A Small Show of Magic | Teen Ink

A Small Show of Magic

August 1, 2015
By Wikialex BRONZE, Dublin, California
Wikialex BRONZE, Dublin, California
3 articles 0 photos 4 comments

Favorite Quote:
Alis Volat Propriis

I flick my hand lazily at the magician’s turned back and the plates go flying off the table, shattering when it hits the wall above his head. Marvin the Magnificence yelps and curls into a ball to protect himself from the shattered porcelain. His black, white and obviously plastic wand goes flying off the stage. The crowd howls in laughter and I permit myself a small smile before the magician pulls himself back to his feet.

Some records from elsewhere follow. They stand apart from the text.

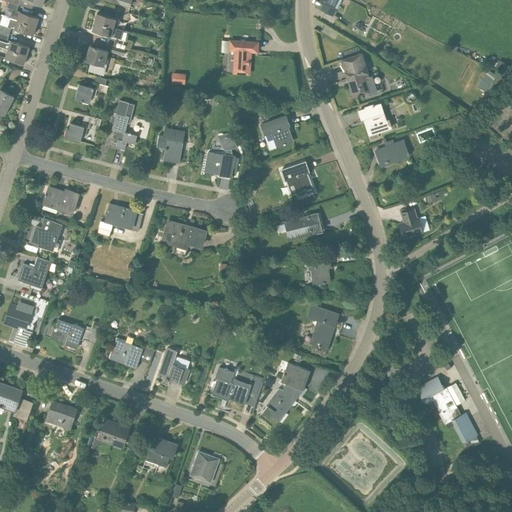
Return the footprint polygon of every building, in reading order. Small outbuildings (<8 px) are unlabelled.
[(340,0),(319,0),(324,2),(320,9),(333,15),(340,0)] [(10,19),(36,27),(39,18),(17,11),(18,5),(9,2),(7,8),(13,10),(10,19)] [(97,13),(95,22),(114,27),(116,18),(97,13)] [(0,31),(9,34),(11,28),(33,36),(36,27),(10,19),(7,27),(0,25),(0,31)] [(114,27),(95,22),(92,31),(117,37),(114,46),(126,49),(131,50),(133,42),(121,39),(124,30),(114,27)] [(355,32),(358,34),(361,32),(363,29),(361,26),(358,24),(355,26),(353,29),(355,32)] [(9,34),(0,31),(0,37),(7,40),(9,34)] [(0,47),(8,50),(27,56),(30,47),(11,41),(10,43),(7,43),(0,40),(0,47)] [(258,43),(231,41),(230,50),(236,51),(235,73),(249,74),(250,51),(257,52),(258,43)] [(126,49),(114,46),(112,45),(110,53),(124,56),(126,49)] [(95,48),(90,47),(86,61),(104,66),(108,51),(95,47),(95,48)] [(358,55),(356,48),(343,52),(345,59),(342,60),(346,71),(345,71),(348,80),(353,93),(367,88),(368,90),(375,88),(370,72),(368,73),(365,65),(361,54),(358,55)] [(27,56),(8,50),(5,59),(24,65),(27,56)] [(489,69),(478,85),(487,91),(499,75),(489,69)] [(185,85),(186,74),(172,73),(171,83),(185,85)] [(105,85),(106,79),(96,76),(95,82),(105,85)] [(95,96),(97,89),(93,88),(79,84),(76,99),(89,102),(91,95),(95,96)] [(0,112),(4,115),(14,97),(0,90),(0,89),(0,112)] [(156,104),(159,94),(150,93),(148,102),(156,104)] [(386,120),(380,104),(374,106),(374,105),(365,108),(366,109),(359,111),(363,125),(366,124),(369,135),(385,130),(392,128),(389,119),(386,120)] [(117,143),(116,145),(115,149),(124,152),(127,142),(135,144),(137,135),(125,132),(129,116),(117,113),(112,130),(116,131),(115,134),(114,134),(113,136),(113,137),(114,138),(113,142),(117,143)] [(99,126),(101,119),(84,115),(81,125),(71,123),(70,129),(68,129),(65,138),(80,142),(82,133),(86,134),(88,128),(89,129),(91,123),(99,126)] [(287,127),(289,126),(286,116),(262,125),(270,150),(277,147),(293,142),(290,133),(289,133),(287,127)] [(179,162),(185,132),(165,128),(163,136),(158,135),(156,147),(165,148),(163,159),(179,162)] [(233,156),(231,149),(237,148),(230,133),(217,135),(224,150),(225,150),(225,155),(224,155),(223,156),(208,153),(205,171),(220,174),(220,175),(230,177),(234,157),(233,156)] [(386,142),(386,139),(383,140),(386,147),(375,151),(381,166),(409,156),(403,140),(394,144),(393,139),(386,142)] [(303,190),(312,187),(307,172),(309,172),(306,162),(281,170),(291,196),(298,193),(299,196),(305,194),(303,190)] [(69,193),(49,187),(43,204),(72,213),(79,194),(69,191),(69,193)] [(426,197),(428,202),(436,199),(434,194),(426,197)] [(139,231),(143,213),(109,204),(106,219),(102,218),(98,236),(110,239),(113,225),(139,231)] [(417,217),(414,209),(401,213),(404,222),(399,224),(403,238),(423,232),(418,217),(417,217)] [(289,239),(321,231),(321,230),(324,229),(322,222),(319,223),(317,214),(285,222),(289,239)] [(53,251),(58,234),(59,234),(62,224),(46,219),(43,229),(36,226),(31,241),(38,244),(38,246),(53,251)] [(188,230),(168,224),(163,241),(162,243),(187,249),(188,244),(201,248),(202,246),(205,231),(189,227),(188,230)] [(327,267),(330,267),(329,257),(309,259),(310,269),(312,269),(313,283),(329,282),(328,273),(327,267)] [(42,287),(51,262),(37,258),(34,268),(23,264),(19,279),(42,287)] [(120,301),(123,294),(114,290),(112,298),(120,301)] [(32,307),(19,303),(18,306),(11,304),(4,323),(14,326),(15,324),(26,328),(32,307)] [(338,314),(312,305),(308,316),(318,320),(311,343),(327,348),(332,333),(330,332),(333,325),(335,325),(338,314)] [(217,314),(211,320),(217,327),(224,320),(217,314)] [(77,348),(84,328),(58,319),(55,328),(53,328),(50,339),(77,348)] [(95,321),(93,328),(99,330),(103,321),(99,320),(99,322),(95,321)] [(290,337),(286,329),(280,332),(279,331),(273,335),(276,340),(278,338),(280,342),(290,337)] [(136,368),(143,348),(116,339),(109,359),(136,368)] [(177,366),(173,364),(177,351),(169,348),(160,375),(166,377),(165,380),(168,380),(168,379),(183,384),(188,369),(187,369),(189,363),(180,359),(177,366)] [(303,390),(310,371),(288,363),(281,382),(285,383),(283,390),(278,389),(276,393),(276,392),(266,405),(267,407),(263,413),(269,417),(271,415),(279,422),(295,400),(293,399),(297,388),(303,390)] [(244,404),(249,392),(234,387),(236,380),(231,379),(234,372),(218,367),(215,377),(218,378),(212,394),(222,398),(223,396),(244,404)] [(254,375),(249,392),(257,395),(263,378),(254,375)] [(417,389),(423,400),(444,389),(438,377),(417,389)] [(0,404),(16,410),(16,409),(22,391),(0,383),(0,404)] [(444,425),(451,421),(461,415),(447,388),(423,403),(431,418),(438,414),(443,425),(444,425)] [(70,428),(77,409),(53,401),(46,420),(70,428)] [(16,409),(16,410),(13,417),(27,421),(29,414),(16,409)] [(451,421),(453,426),(467,451),(479,444),(475,437),(478,436),(466,413),(461,415),(451,421)] [(123,446),(129,427),(105,419),(101,432),(97,431),(91,447),(97,449),(99,445),(103,446),(105,440),(123,446)] [(444,425),(447,430),(453,426),(451,421),(444,425)] [(34,435),(27,433),(23,443),(30,446),(34,435)] [(173,457),(178,444),(159,438),(156,446),(151,445),(147,457),(152,459),(151,461),(167,467),(170,456),(173,457)] [(211,483),(219,459),(199,451),(190,475),(211,483)] [(178,498),(181,486),(175,484),(172,497),(178,498)] [(133,511),(135,503),(119,501),(117,511),(133,511)]
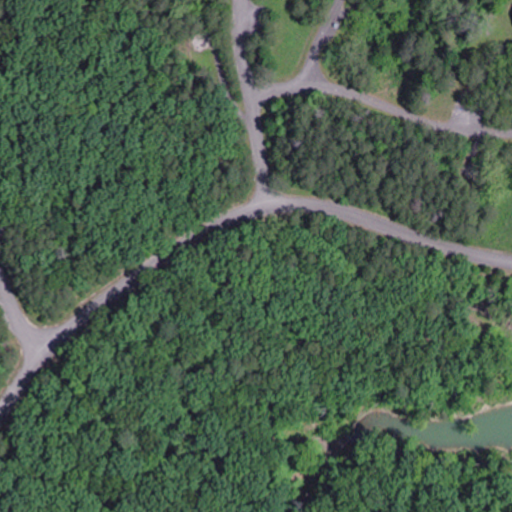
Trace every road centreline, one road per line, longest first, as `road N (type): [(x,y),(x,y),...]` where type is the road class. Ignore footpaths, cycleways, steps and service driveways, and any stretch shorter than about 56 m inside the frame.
road 1 (tertiary): [(511,260),(325,206),(234,213),(66,332),(0,412)]
road 2 (residential): [(308,73),(305,84),(429,122),(511,131),(334,11),(308,73)]
road 3 (residential): [(267,205),(241,53),(242,0)]
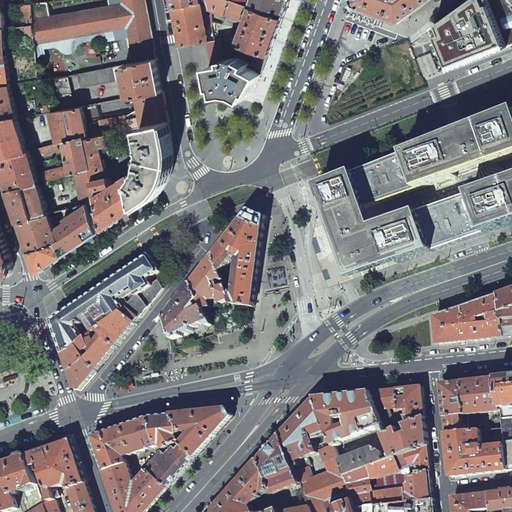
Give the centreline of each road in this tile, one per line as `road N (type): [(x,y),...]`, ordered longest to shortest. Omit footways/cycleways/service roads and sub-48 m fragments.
road 1 (residential): [(75,414),(97,397),(229,222),(214,180)]
road 2 (residential): [(511,67),(259,166)]
road 3 (residential): [(75,414),(296,374)]
road 4 (residential): [(214,180),(32,293)]
road 5 (residential): [(214,180),(185,153),(157,0)]
road 6 (residential): [(317,337),(290,209),(259,166)]
road 7 (residential): [(259,166),(329,0)]
road 8 (secondary): [(296,374),(181,511)]
road 9 (secondary): [(296,374),(418,291)]
road 10 (secondary): [(296,374),(431,363)]
road 11 (residential): [(32,293),(75,414)]
road 12 (residential): [(443,489),(431,363)]
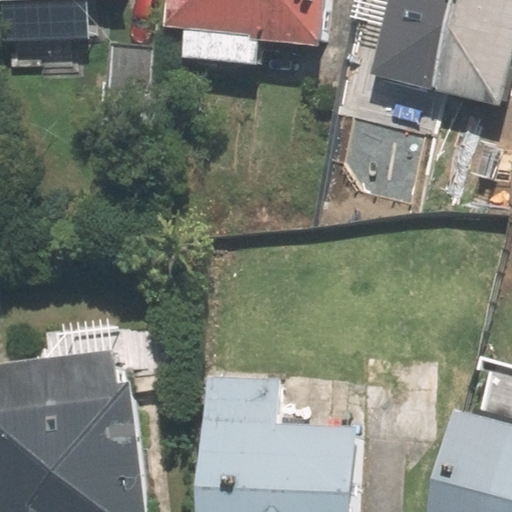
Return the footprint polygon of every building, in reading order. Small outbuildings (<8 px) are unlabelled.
[(175,0),(173,20),(196,23),(193,51),(255,58),(257,33),(329,40),(333,0),(175,0)] [(505,103),(511,73),(511,0),(395,0),(378,71),(505,103)] [(154,114),(162,45),(121,39),(122,29),(75,24),(66,103),(154,114)] [(397,117),(342,106),(321,204),(377,217),(397,117)] [(0,357),(0,511),(160,511),(147,379),(129,380),(126,344),(0,357)] [(437,436),(441,353),(366,349),(362,427),(285,423),(288,377),(218,374),(210,511),(363,511),(368,433),(437,436)] [(511,511),(511,366),(505,364),(492,412),(474,407),(447,511),(511,511)]
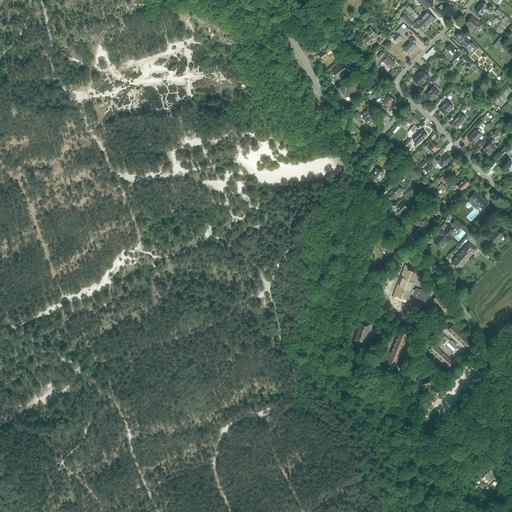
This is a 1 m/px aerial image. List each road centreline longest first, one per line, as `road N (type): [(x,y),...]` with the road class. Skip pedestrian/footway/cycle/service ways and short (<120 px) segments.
road 1 (residential): [(345,172),(397,224),(511,380)]
road 2 (residential): [(266,0),(311,73),(345,172)]
road 3 (residential): [(511,203),(402,98)]
road 4 (residential): [(402,98),(399,77),(473,0)]
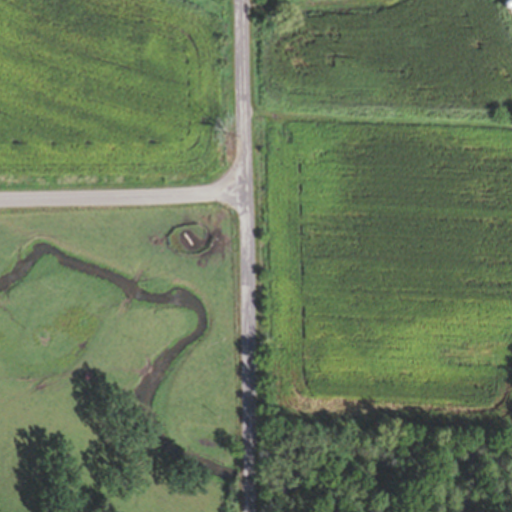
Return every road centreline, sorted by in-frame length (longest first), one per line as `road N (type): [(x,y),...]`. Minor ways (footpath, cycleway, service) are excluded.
road 1 (residential): [(249,511),(244,194)]
road 2 (track): [(511,126),(243,113)]
road 3 (residential): [(244,194),(0,203)]
road 4 (residential): [(241,0),(244,194)]
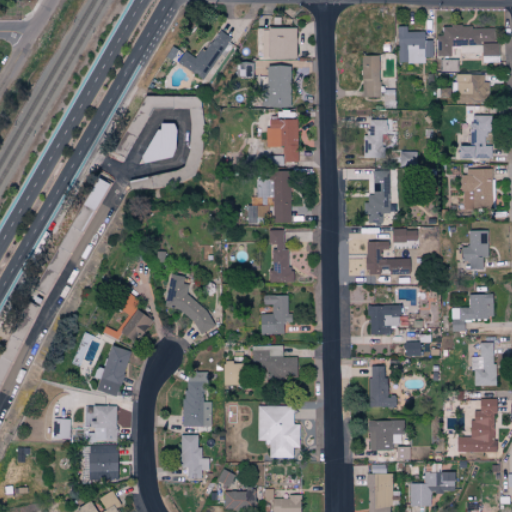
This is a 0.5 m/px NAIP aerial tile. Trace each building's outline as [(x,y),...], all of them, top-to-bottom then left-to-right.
[(431,40),(423,41),(423,31),(406,32),(406,26),(396,27),(396,60),(432,59),(431,40)] [(498,55),(498,44),(493,43),(494,28),(441,26),(441,36),(436,36),(436,56),(451,57),(451,46),(459,46),(459,54),(498,55)] [(255,59),(295,59),(295,28),(256,28),(255,59)] [(194,57),(183,51),(176,63),(203,79),(229,37),(218,30),(206,50),(200,47),(194,57)] [(360,97),(378,97),(378,56),(360,56),(360,97)] [(252,77),(252,62),(235,62),(235,77),(252,77)] [(264,107),(290,107),(289,66),(263,66),(264,107)] [(488,82),(482,82),(483,75),(456,74),(456,94),(471,94),(471,98),(487,98),(488,82)] [(187,109),(187,156),(179,171),(169,171),(169,181),(189,181),(201,157),(202,97),(142,97),(114,152),(125,158),(150,108),(187,109)] [(455,158),(490,159),(490,146),(483,146),(484,137),(490,137),(490,116),(469,115),(468,146),(456,146),(455,158)] [(265,147),(282,147),(282,162),(297,162),(296,119),(265,120),(265,147)] [(362,158),(385,157),(384,120),(367,120),(368,134),(361,134),(362,158)] [(148,160),(173,161),(174,124),(149,123),(148,160)] [(491,169),(461,170),(462,208),(491,207),(491,169)] [(388,214),(388,170),(371,170),(372,195),(363,195),(364,214),(366,214),(366,224),(381,223),(380,214),(388,214)] [(271,181),(272,223),(290,222),(289,171),(269,171),(269,181),(271,181)] [(34,290),(46,296),(106,182),(94,176),(34,290)] [(255,198),(257,198),(258,217),(268,217),(267,181),(255,181),(255,198)] [(245,206),(246,224),(255,223),(255,206),(245,206)] [(391,242),(416,242),(416,230),(391,229),(391,242)] [(282,230),(267,231),(267,244),(270,244),(270,283),(292,282),(292,269),(287,269),(286,250),(282,250),(282,230)] [(467,231),(467,247),(460,247),(460,261),(468,261),(467,269),(481,270),(481,258),(486,258),(487,231),(467,231)] [(408,259),(379,260),(379,251),(386,251),(386,242),(364,242),(365,275),(381,274),(381,275),(408,274),(408,259)] [(164,310),(198,314),(196,329),(208,330),(211,304),(185,301),(187,284),(182,284),(183,276),(168,275),(164,310)] [(467,295),(468,308),(451,308),(451,332),(463,331),(463,320),(492,319),(491,294),(467,295)] [(282,335),(282,323),(290,323),(290,314),(286,314),(286,296),(261,295),(261,305),(271,305),(270,315),(258,314),(258,334),(282,335)] [(0,381),(34,306),(22,301),(0,348),(0,381)] [(366,306),(367,335),(388,335),(388,326),(398,326),(398,306),(366,306)] [(135,334),(139,337),(151,322),(135,310),(118,333),(129,341),(135,334)] [(404,356),(418,355),(417,350),(411,350),(411,347),(418,347),(418,343),(404,343),(404,356)] [(471,386),(493,386),(494,343),(478,343),(478,358),(471,358),(471,386)] [(95,391),(116,397),(129,352),(109,346),(102,369),(95,367),(92,378),(98,380),(95,391)] [(251,363),(259,363),(259,369),(266,369),(266,378),(296,378),(296,357),(281,357),(281,346),(250,346),(251,363)] [(222,386),(239,385),(238,362),(221,363),(222,386)] [(394,407),(393,397),(386,397),(386,367),(367,367),(368,408),(394,407)] [(183,427),(210,427),(210,402),(204,402),(204,373),(183,373),(183,427)] [(470,437),(455,437),(455,452),(494,452),(494,399),(479,399),(479,411),(470,411),(470,437)] [(115,406),(92,406),(91,434),(86,433),(86,441),(115,441),(115,406)] [(292,458),(292,448),(298,448),(298,425),(292,425),(292,407),(256,406),(256,441),(268,441),(268,458),(292,458)] [(69,439),(70,419),(52,419),(51,439),(69,439)] [(391,451),(392,443),(401,444),(401,421),(368,421),(367,450),(391,451)] [(196,435),(179,436),(179,468),(185,468),(185,480),(199,480),(199,470),(207,470),(207,459),(200,459),(200,448),(196,448),(196,435)] [(87,446),(87,480),(116,480),(116,445),(87,446)] [(233,475),(221,469),(215,482),(228,487),(233,475)] [(453,492),(453,473),(423,472),(423,484),(409,484),(408,506),(430,506),(430,492),(453,492)] [(365,511),(389,511),(390,475),(366,474),(365,511)] [(253,489),(245,489),(245,492),(222,492),(222,511),(254,510),(253,489)] [(77,511),(116,511),(114,509),(119,506),(111,491),(97,499),(104,511),(101,511),(94,511),(89,501),(76,509),(77,511)] [(271,499),(271,511),(298,511),(298,495),(286,495),(286,499),(271,499)]
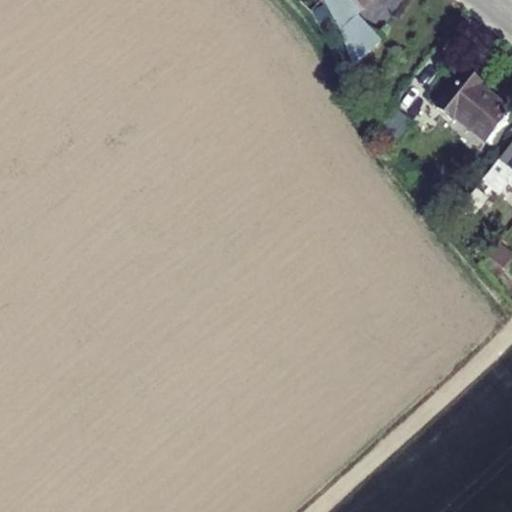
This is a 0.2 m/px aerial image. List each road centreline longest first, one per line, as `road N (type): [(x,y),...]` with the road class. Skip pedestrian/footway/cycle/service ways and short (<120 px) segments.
road 1 (track): [(511,313),(409,194),(349,106),(309,25),(284,0)]
road 2 (track): [(511,329),(313,511)]
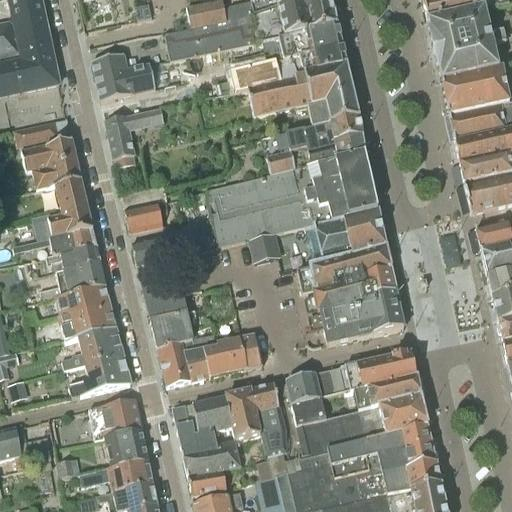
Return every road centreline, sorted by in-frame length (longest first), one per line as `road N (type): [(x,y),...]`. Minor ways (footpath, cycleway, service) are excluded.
road 1 (residential): [(58,0),(147,395)]
road 2 (residential): [(150,407),(449,342)]
road 3 (unclassified): [(425,225),(402,209),(357,0)]
road 4 (unclassified): [(465,511),(436,374),(449,342)]
road 5 (residential): [(0,428),(147,395)]
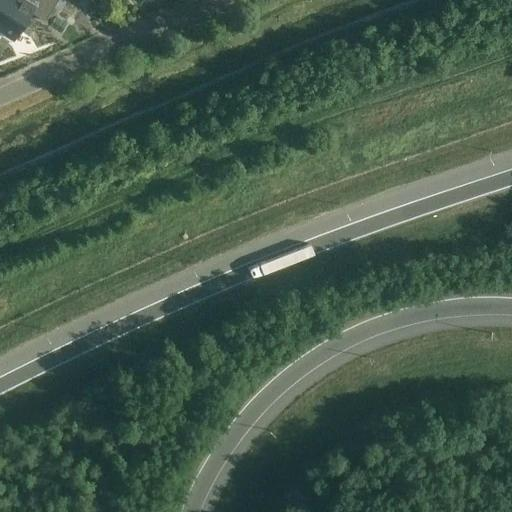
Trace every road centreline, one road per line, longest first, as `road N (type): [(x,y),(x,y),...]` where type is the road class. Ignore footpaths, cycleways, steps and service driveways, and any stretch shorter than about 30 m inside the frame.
road 1 (motorway): [(511,180),(171,307),(0,388)]
road 2 (motorway): [(193,511),(216,459),(253,414),(349,339),(444,311),(511,309)]
road 3 (residential): [(0,96),(216,0)]
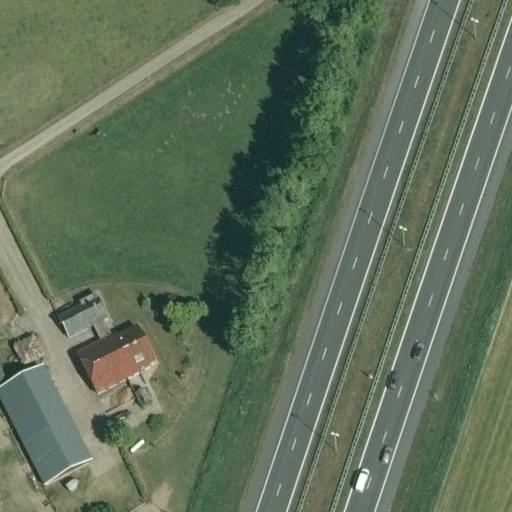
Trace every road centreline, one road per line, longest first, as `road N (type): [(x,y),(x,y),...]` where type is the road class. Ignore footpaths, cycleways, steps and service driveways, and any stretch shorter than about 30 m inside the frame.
road 1 (motorway): [(443,0),(271,511)]
road 2 (motorway): [(361,511),(511,72)]
road 3 (unclassified): [(0,165),(255,0)]
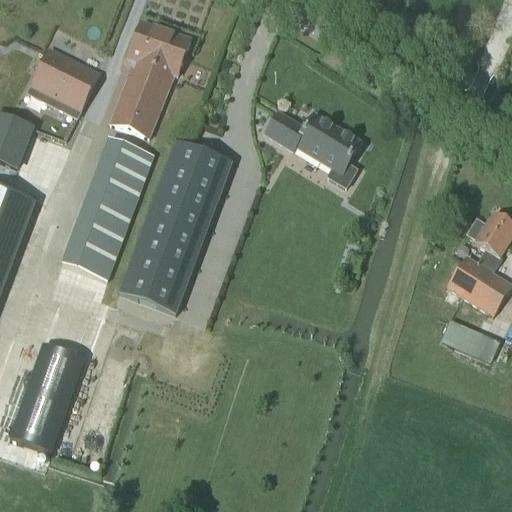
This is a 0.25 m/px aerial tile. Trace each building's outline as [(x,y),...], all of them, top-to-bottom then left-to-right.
[(109,129),(149,143),(174,80),(177,81),(190,45),(141,28),(133,49),(133,50),(129,48),(124,63),(128,64),(133,70),(109,129)] [(28,99),(76,124),(99,79),(51,55),(28,99)] [(0,169),(14,175),(31,132),(0,120),(0,169)] [(306,134),(299,129),(297,132),(278,120),(273,127),(270,132),(270,133),(266,140),(293,156),(296,152),(333,174),(328,183),(345,193),(345,194),(346,194),(357,175),(348,170),(350,167),(353,162),(360,149),(354,145),(355,143),(346,137),(344,140),(313,121),(306,134)] [(153,162),(108,145),(62,269),(107,286),(153,162)] [(232,169),(175,148),(119,299),(175,319),(232,169)] [(0,196),(0,293),(32,208),(0,196)] [(511,243),(511,232),(493,220),(486,230),(476,224),(466,240),(476,247),(475,249),(486,255),(477,269),(466,262),(447,293),(493,321),(511,291),(511,290),(493,279),(501,265),(500,264),(511,243)] [(451,325),(444,342),(494,361),(500,346),(451,325)]
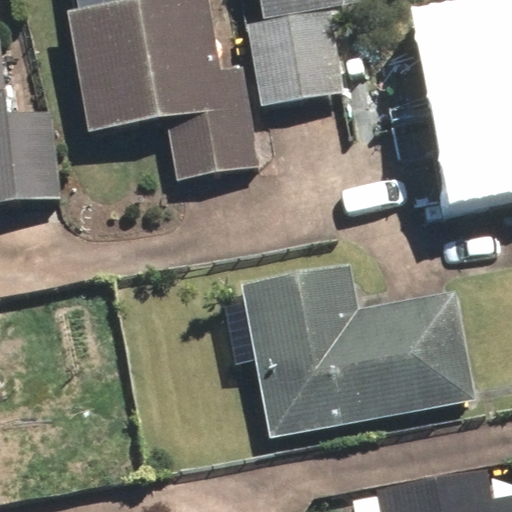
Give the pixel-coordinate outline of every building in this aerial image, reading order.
[(240,67),(223,70),(217,42),(218,42),(209,0),(131,0),(133,6),(68,19),(92,136),(167,121),(178,183),(259,168),(240,67)] [(260,0),(263,15),(252,17),(267,108),(351,94),(338,12),(406,0),(260,0)] [(511,187),(511,0),(469,0),(414,10),(447,199),(511,187)] [(0,196),(59,193),(53,114),(4,118),(0,59),(0,196)] [(253,398),(259,397),(265,441),(476,411),(462,314),(358,329),(352,281),(240,295),(253,398)] [(511,511),(511,501),(487,506),(483,480),(378,496),(380,511),(511,511)]
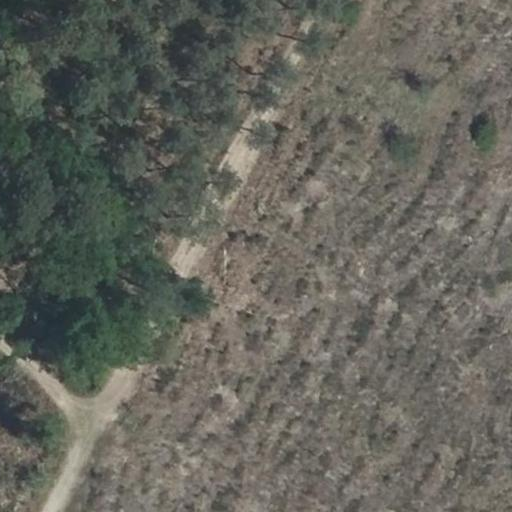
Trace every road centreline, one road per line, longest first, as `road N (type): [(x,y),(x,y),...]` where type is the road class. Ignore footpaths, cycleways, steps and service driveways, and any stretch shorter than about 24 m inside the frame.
road 1 (track): [(345,0),(60,511)]
road 2 (track): [(105,429),(0,338)]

The man has poise, I’ll give him that; it’s obvious from the way he flawlessly joins in the crowd’s laughter and bows with all the little flourishes of a performer. The doves flying out of his coat-tails are little too much, but at least they didn’t s*** on his head like the one I saw last week.

Marvin strides across the stage, retrieving his wand from a rare kind soul that runs, giggling up to the stage. He thanks her was a bouquet of squirting roses and sends her back to her classmates with a little explosion of glitter on her hair. The magician continues back towards me, wiping a trickle of blood off the side of his head; probably caused by a shattering plate, if I had to venture a guess.

Putting my most convincing “I’m-Totally-innocent” face, I whisper wide eyed, “Wow!  That was such a cool trick.”

Marvin the Magnificent glares when he turns away from the audience. “This isn’t over kid.”

I roll my eyes when he turns back to his table stuffed with “magician’s goodies”; like I haven’t heard that before.

“Leeks and germs,” Marvin booms out to crowd and the two fourth grade classes burst into snickers. “oh, oh, I mean ladies and gentlemen, it is time for one last trick.” The little buggers listen spellbound, wide-eyed. “ Now, I was going to juggle some flaming swords---”


“---why not?--”

“buut we seemed to have run out of time for that today.”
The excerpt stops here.